In this cohort, no medication emerged as clearly superior in the treatment of SNC, though we did not statistically verify that these medications’ efficacies were truly similar to one another, nor did we statistically analyze the sample sizes to determine what level of confidence could be placed in the effect of these medications. Interestingly, a paper comparing the efficacy of neuralgia medications for diabetic neuropathy among patients randomized and placebo-controlled to receive amitriptyline, duloxetine, or pregabalin also found that no one medication emerged as superior (Boyle et al., 2012).

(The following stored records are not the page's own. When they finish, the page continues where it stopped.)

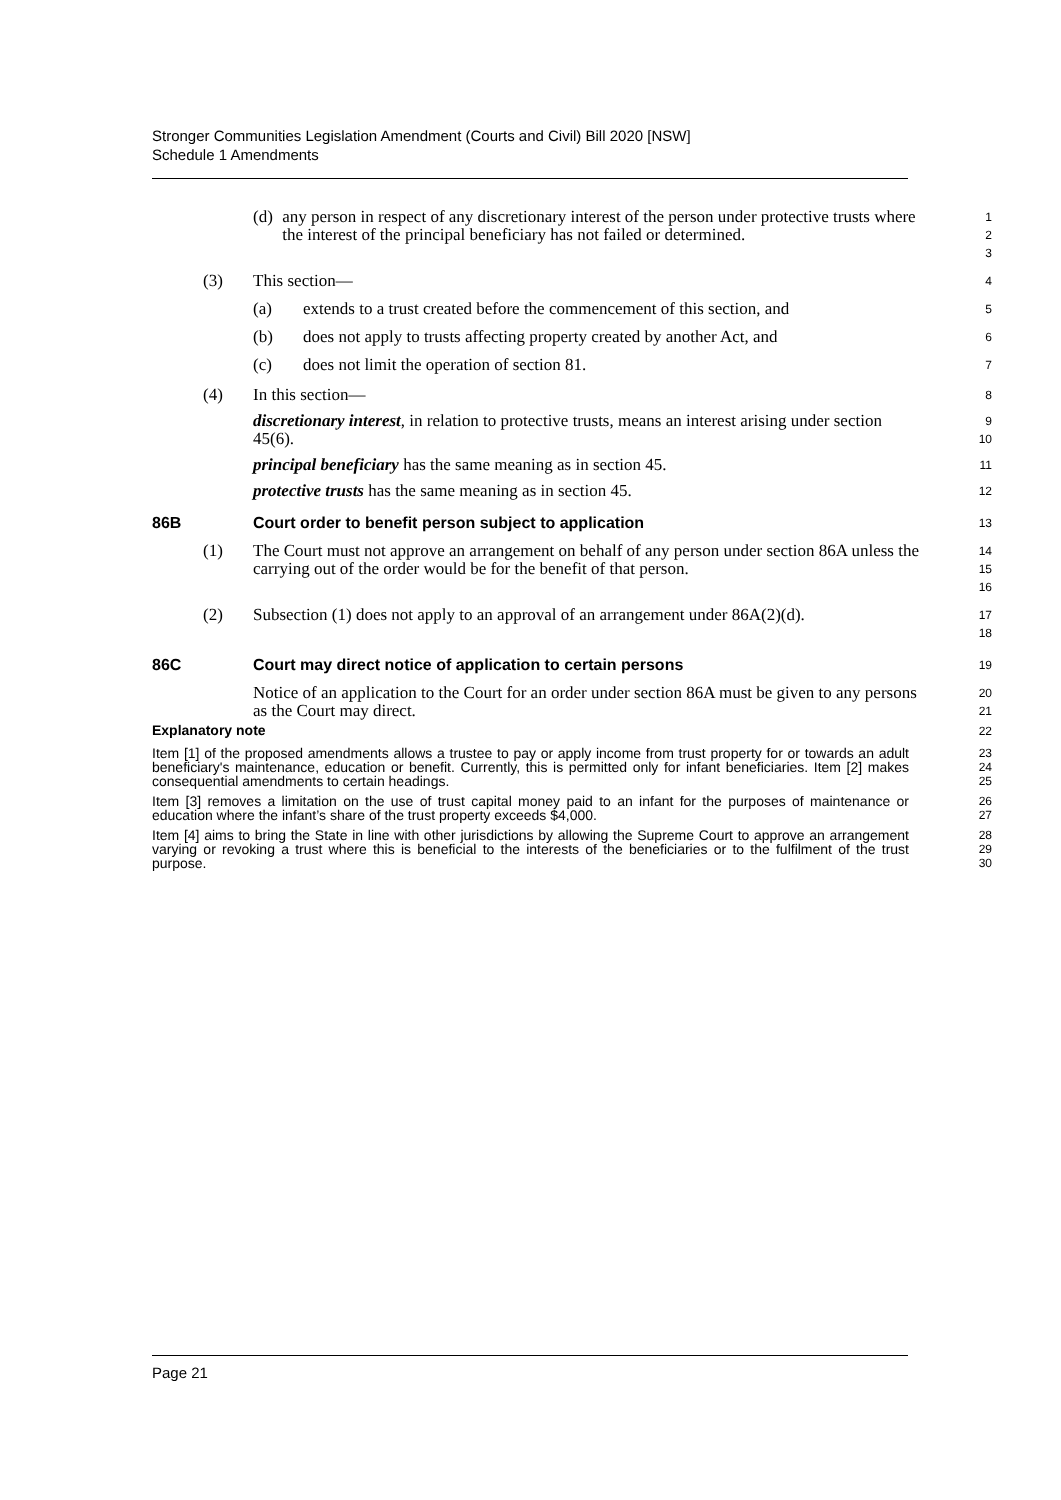Stronger Communities Legislation Amendment (Courts and Civil) Bill 2020 [NSW]
Schedule 1 Amendments
(d) any person in respect of any discretionary interest of the person under protective trusts where the interest of the principal beneficiary has not failed or determined.
1
2
3
(3) This section—
4
(a) extends to a trust created before the commencement of this section, and
5
(b) does not apply to trusts affecting property created by another Act, and
6
(c) does not limit the operation of section 81.
7
(4) In this section—
8
discretionary interest, in relation to protective trusts, means an interest arising under section 45(6).
9
10
principal beneficiary has the same meaning as in section 45.
11
protective trusts has the same meaning as in section 45.
12
86B Court order to benefit person subject to application
13
(1) The Court must not approve an arrangement on behalf of any person under section 86A unless the carrying out of the order would be for the benefit of that person.
14
15
16
(2) Subsection (1) does not apply to an approval of an arrangement under 86A(2)(d).
17
18
86C Court may direct notice of application to certain persons
19
Notice of an application to the Court for an order under section 86A must be given to any persons as the Court may direct.
20
21
Explanatory note
22
Item [1] of the proposed amendments allows a trustee to pay or apply income from trust property for or towards an adult beneficiary's maintenance, education or benefit. Currently, this is permitted only for infant beneficiaries. Item [2] makes consequential amendments to certain headings.
23
24
25
Item [3] removes a limitation on the use of trust capital money paid to an infant for the purposes of maintenance or education where the infant’s share of the trust property exceeds $4,000.
26
27
Item [4] aims to bring the State in line with other jurisdictions by allowing the Supreme Court to approve an arrangement varying or revoking a trust where this is beneficial to the interests of the beneficiaries or to the fulfilment of the trust purpose.
28
29
30
Page 21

This paper appears to be the first to present a clinical protocol for treating SNC. An effective treatment protocol must efficiently move the patient through a series of different medications, individualizing according to patient particulars, until a sufficient response is achieved. To accomplish this based upon a single patient visit, the physician carefully educates the patient and family up front through personal discussion, teaching videos, and written handouts, so that he or she can follow up effectively by phone. Regarding our gabapentin trial protocol, note that a QID interval works better in our experience than gabapentin’s usual TID interval, as many patients using a TID interval experience breakthrough coughing just before the next dose.

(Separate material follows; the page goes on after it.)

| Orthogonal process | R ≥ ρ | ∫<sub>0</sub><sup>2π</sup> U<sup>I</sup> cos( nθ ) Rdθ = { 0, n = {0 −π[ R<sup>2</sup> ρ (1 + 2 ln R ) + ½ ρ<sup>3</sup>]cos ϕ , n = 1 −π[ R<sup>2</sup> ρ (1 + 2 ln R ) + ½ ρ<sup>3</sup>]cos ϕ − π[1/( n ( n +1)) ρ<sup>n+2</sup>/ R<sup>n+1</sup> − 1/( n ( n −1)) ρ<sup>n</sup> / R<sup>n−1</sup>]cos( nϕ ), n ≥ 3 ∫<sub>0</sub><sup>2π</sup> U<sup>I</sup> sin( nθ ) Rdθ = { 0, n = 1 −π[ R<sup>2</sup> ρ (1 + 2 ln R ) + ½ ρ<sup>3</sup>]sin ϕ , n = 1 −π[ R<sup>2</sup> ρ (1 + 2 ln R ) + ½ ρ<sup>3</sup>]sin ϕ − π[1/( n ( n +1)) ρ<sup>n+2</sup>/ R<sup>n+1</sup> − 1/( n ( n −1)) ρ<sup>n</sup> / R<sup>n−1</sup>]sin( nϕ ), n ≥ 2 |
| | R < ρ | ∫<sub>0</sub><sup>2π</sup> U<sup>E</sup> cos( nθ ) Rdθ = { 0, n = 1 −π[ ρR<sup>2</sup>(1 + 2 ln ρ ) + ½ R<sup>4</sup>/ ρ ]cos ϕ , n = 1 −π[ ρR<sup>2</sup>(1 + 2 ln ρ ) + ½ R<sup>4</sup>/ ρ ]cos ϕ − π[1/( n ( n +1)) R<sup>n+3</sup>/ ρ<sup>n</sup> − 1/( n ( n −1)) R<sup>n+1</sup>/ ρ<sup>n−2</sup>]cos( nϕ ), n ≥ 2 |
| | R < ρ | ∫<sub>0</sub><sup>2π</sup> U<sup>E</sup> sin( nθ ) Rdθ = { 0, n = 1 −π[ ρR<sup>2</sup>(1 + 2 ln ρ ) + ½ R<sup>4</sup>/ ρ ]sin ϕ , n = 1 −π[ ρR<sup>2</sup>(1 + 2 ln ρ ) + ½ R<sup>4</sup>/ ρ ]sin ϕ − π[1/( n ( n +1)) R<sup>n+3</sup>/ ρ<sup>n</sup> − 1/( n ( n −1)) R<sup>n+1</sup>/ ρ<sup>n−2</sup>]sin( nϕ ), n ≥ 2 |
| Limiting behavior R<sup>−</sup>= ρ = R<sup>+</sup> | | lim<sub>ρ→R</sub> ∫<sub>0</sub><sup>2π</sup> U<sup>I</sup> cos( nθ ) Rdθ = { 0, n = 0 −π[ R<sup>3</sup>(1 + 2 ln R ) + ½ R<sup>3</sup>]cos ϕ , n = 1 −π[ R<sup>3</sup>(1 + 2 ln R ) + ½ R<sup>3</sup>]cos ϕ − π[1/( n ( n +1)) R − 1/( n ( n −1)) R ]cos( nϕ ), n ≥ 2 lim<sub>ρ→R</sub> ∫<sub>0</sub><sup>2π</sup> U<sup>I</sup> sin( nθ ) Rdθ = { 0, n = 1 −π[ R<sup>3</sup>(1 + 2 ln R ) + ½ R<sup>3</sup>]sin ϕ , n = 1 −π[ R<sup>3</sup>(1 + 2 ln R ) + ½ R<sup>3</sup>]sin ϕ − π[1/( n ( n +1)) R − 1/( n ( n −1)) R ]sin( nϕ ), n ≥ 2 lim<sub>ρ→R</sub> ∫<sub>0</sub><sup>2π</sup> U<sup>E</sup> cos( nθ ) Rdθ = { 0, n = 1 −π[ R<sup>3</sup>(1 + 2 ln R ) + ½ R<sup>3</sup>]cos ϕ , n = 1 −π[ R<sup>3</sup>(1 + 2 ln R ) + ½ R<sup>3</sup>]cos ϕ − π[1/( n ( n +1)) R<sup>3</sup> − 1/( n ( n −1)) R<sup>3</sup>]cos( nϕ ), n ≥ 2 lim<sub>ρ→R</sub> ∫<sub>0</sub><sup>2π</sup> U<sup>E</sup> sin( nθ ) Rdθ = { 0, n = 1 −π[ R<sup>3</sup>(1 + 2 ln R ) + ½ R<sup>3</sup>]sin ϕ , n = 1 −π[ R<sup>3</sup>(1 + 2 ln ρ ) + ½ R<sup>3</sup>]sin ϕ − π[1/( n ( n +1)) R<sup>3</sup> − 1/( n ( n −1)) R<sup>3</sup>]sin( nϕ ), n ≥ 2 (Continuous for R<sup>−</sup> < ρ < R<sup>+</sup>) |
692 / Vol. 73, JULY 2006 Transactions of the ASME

A prospective, randomized study with placebo controls would go further than our study to verify the relative efficacy of these three neuralgia medications. Still, as mentioned already, it should be noted that this cohort’s median cough duration was 60 months, during which numerous other medications (including treatments for gastroesophageal reflux disease, asthma, and allergy) had been tried for each patient reported here, without any perceived benefit. Also, the final assessment point was a minimum of six months after onset of treatment with medication for sensory neuropathy, and often much longer. Furthermore, others have employed randomization and a control group and found amitriptyline and gabapentin, respectively, to be effective for treating SNC (Jeyakumar, Brickman & Haben, 2006; Ryan, Birring & Gibson, 2012).

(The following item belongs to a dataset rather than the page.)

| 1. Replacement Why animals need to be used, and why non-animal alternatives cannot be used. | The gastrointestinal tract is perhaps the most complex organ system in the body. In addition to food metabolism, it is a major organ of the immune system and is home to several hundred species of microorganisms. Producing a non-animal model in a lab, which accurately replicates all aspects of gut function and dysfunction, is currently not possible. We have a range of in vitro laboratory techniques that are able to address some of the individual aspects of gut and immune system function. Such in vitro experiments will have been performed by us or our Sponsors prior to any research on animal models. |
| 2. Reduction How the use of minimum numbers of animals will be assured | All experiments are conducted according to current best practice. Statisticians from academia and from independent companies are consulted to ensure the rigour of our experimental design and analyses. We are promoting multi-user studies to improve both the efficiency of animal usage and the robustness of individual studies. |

Efficacy data was based on patient report of overall percent reduction of symptoms, which was the only efficacy-related data available in this retrospective report. In the senior author’s experience, this form of patient response is easily understood by most patients and is clinically efficient and powerful, but it is a non-validated measure and less precise than some other cough measures, and thus is another limitation of this study.
SNC is emerging as a distinct syndromic, diagnostic category for chronic cough. For this diagnosis, first-line agents amitriptyline and desipramine have response rates and degrees of efficacy that appear to be similar. Gabapentin also offers a comparable response rate, though with less convenient dosing. Thorough up-front education combined with phone follow-up is a good way to work with this labor-intensive group of patients, who often need more than one treatment trial with different neuralgia medications to achieve optimal benefit.